Quando criança, confundia-me com frases ditas por minha mãe, dona Maria de Jesus, que vez por outra pronunciava os provérbios populares. Na maturidade, foi possível compreender a abrangência da sabedoria materna e popular que permeava as frases desconexas, absurdas ou simples. São possuidoras de sofisticado emaranhado de experiências humanas que guiaram gerações nas decisões do dia a dia, rotineiras ou não. O tempo, fator inexorável da vida, encarrega-se de transformar as sociedades, cujos hábitos, paradigmas, certezas mudam com novos pensamentos, ousadias ou oportunidades, faz parte da “evolução humana” mas, se atentar bem, há uma perenidade de ensinamentos que passeia mesmo hoje nos “antigos” saberes.
Leio acadêmicos teorizarem sobre a desvirtualização dos provérbios populares, como análise, é curioso perceber as transformações que sofreram. Mas, e daí? Não descredencia o que conhecemos como sabedoria popular. Na essência, faz parte da brasilidade esse apoderamento antropofágico de resimbolizar saberes complexos, externos ou elitizados aplicados de forma acessível, simples e direto na vida da nossa gente.
Certa vez assisti palestra do pensador italiano Domenico de Masi para grupo de empresários e executivos sobre a atualidade e perspectivas dos próximos anos no mundo. Emblemático, naquele ambiente empresarial perceber a análise de um intelectual estrangeiro sobre o Brasil. Dentre as reflexões, lançou luz na questão do “complexo de vira-lata” (criação de Nelson Rodrigues, nos anos 1950, sobre o pessimismo no futebol brasileiro não alcançar destaque internacional) aplicado em nossa sociedade atual.
O público, afeito as teorias mercadológicas internacionais, talvez, pela primeira vez, ouviu sobre a importância das contribuições de pensadores como Sérgio Buarque de Holanda, Darcy Ribeiro, Florestan Fernandes na valorização da identidade brasileira.

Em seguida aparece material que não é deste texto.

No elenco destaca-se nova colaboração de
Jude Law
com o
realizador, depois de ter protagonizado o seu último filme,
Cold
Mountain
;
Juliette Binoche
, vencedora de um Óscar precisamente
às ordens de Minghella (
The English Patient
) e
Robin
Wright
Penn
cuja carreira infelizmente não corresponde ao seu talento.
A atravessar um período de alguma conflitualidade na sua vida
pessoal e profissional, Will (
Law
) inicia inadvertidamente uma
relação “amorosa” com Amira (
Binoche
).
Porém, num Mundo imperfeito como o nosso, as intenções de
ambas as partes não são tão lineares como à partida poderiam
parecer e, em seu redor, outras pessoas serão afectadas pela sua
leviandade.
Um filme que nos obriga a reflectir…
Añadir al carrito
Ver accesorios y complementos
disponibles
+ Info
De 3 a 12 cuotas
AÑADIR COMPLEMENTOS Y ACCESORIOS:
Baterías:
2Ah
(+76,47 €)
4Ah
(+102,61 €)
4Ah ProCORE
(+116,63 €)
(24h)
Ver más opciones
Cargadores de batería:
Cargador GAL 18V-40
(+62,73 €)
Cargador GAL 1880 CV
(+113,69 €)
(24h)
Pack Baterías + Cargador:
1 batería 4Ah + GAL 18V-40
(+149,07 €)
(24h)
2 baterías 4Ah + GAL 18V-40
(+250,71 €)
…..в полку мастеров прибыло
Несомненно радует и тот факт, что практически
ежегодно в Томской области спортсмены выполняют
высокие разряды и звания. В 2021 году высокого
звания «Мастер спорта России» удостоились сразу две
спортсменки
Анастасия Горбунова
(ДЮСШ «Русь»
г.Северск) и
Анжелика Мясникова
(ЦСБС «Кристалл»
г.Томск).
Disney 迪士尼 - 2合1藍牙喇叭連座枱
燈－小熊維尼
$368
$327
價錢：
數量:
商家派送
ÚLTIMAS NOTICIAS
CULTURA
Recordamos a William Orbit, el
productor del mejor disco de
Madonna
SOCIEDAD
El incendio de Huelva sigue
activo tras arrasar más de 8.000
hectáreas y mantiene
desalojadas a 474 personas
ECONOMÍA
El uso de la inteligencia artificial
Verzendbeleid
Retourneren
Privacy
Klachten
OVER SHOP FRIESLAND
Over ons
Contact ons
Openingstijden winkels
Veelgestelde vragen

Uma das costuras de ideias no texto passeia pela autoestima do brasileiro (por favor, exclua qualquer referência ao pachequismo acéfalo), que torna-se possível quando compreendemos a magnitude das sabedorias construídas nas mais diversas formas e locais. Para gestar conhecimento carecemos sensibilidade e perseverança. Água mole e pedra dura, tanto bate até que fura.